Just because you’ve always done it that way, it doesn’t mean you have to keep doing it that way.
How many of the things in life do you do because it’s how you’ve always done them?
Be honest.
How many things in your life do you do even though they don’t really serve you?
How many things in your life do you feel like you’re stuck doing because it’s a lot of work to find a different way?
Some of them may be small, like how when I cook, I tend to start things on high, then turn them down right before they start to burn. (I know this is super weird. But I learned to cook from my mom and this is how she did things - I learned years later that she actually had a broken burner and this is how she HAD to cook!)
Or my tendency to plant way more zucchini and yellow squash than my family can eat every year - especially because, come to find out, no one in my family especially like zucchini or yellow squash!
And then there are the bigger, more serious things - including relationship and career choices and money practices.
It’s so easy to get stuck in our patterns.
But it can be easy to open the door to change -
It just takes a bit of curiosity and creativity.
Take my garden situation - every year I plant boatloads of seeds: squashes, tomatoes, cucumbers, greens, beans, peas, all your garden standards. I love being able to go out and pick my dinner, but we usually end up with too much of something, or we get busy or sick of tending the garden, or something to make gardening unsatisfying.
(And, it turns out no one in my family actually likes squash. Or beans. Or peas.)
But I can’t not have a garden!
Last year I added a small cutting garden to my yard so I could keep myself in bouquets of fresh flowers all summer long. It brought me so much joy.
And this past week, when I stopped by the seed store to get tomato seeds, I ended up with flowers. Lots of packages of flower seeds. WAY more than would fit in my cutting garden.
I think I might have overdone it a bit!
So here’s my plan:
I’m going to use my vegetable garden plot for flowers. And I’ll add two raised beds so I can grow an amount of vegetables we’ll actually eat. (And I’ll be clever and trellis my cukes and peas so they have somewhere to climb, requiring less garden space.)
I’m so excited about this new plan and can’t wait for growing season!

• **LISTED RECORDS**
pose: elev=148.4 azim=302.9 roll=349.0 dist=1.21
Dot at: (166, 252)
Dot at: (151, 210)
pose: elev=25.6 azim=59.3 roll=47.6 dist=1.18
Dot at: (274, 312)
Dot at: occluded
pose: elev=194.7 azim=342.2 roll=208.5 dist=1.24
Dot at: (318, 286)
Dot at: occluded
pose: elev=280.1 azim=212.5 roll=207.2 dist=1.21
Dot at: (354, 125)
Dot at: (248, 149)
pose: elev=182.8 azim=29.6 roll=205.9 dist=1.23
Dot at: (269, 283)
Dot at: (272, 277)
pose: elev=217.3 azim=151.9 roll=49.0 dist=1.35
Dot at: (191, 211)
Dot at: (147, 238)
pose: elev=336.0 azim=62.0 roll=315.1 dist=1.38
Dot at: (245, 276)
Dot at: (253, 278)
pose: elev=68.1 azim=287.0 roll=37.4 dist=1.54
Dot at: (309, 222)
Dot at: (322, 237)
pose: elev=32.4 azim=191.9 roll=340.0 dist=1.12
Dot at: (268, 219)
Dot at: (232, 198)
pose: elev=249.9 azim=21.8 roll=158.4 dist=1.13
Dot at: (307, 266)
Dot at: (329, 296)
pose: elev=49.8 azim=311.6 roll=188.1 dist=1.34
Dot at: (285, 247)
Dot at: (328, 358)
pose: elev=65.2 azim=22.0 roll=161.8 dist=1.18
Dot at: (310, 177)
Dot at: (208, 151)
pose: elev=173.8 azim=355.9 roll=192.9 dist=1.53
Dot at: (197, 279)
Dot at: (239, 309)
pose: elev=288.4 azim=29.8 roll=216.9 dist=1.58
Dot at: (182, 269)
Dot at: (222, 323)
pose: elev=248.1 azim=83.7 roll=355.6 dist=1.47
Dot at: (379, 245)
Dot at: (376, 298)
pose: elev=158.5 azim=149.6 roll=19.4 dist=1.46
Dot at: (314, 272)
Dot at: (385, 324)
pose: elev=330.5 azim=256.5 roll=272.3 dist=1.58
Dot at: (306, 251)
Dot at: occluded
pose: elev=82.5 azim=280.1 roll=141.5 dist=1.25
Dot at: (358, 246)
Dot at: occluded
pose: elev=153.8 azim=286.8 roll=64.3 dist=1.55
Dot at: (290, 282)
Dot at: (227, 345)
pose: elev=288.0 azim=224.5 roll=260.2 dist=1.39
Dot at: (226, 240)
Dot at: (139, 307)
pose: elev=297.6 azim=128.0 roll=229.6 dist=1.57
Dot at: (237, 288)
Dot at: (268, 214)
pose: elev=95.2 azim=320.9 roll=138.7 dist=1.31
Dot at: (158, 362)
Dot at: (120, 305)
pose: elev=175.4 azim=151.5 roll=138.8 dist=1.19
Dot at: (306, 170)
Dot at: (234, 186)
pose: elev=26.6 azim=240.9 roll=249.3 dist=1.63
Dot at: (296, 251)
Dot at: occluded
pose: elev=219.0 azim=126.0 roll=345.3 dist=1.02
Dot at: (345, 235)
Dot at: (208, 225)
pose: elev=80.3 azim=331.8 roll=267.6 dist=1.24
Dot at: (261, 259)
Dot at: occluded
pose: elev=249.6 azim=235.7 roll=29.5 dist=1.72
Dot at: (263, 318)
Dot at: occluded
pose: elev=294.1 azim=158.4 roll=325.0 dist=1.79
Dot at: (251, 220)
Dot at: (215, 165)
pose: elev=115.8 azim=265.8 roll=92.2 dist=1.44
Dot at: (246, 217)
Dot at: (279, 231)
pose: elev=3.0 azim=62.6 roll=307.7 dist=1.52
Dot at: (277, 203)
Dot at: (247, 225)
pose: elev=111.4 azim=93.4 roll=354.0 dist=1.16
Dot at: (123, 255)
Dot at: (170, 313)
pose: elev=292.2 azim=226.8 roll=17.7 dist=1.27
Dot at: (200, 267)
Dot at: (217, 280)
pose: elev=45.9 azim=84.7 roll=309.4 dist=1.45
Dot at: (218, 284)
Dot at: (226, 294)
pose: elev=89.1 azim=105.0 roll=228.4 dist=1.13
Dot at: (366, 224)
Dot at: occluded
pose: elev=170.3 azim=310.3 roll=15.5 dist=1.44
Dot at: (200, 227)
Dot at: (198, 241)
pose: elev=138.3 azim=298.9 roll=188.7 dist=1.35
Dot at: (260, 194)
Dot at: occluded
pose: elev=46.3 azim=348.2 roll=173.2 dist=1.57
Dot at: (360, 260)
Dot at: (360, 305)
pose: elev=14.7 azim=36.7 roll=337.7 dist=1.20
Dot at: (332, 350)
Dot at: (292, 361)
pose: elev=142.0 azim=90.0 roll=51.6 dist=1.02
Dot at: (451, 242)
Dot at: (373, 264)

• **STATED EXERCISE 1**
From the post about changing old habits, list every seed type named in the sentence that begins "Take my garden situation - every year I plant boatloads of seeds:".
• **STATED EXERCISE 2**
Translate this sentence from the post about changing old habits into Spanish: "Last year I added a small cutting garden to my yard so I could keep myself in bouquets of fresh flowers all summer long."

• **COMPLETE OUTPUT 1**
squashes, tomatoes, cucumbers, greens, beans, peas

• **COMPLETE OUTPUT 2**
El año pasado añadí un pequeño jardín de flores para cortar a mi patio para poder tener ramos de flores frescas durante todo el verano.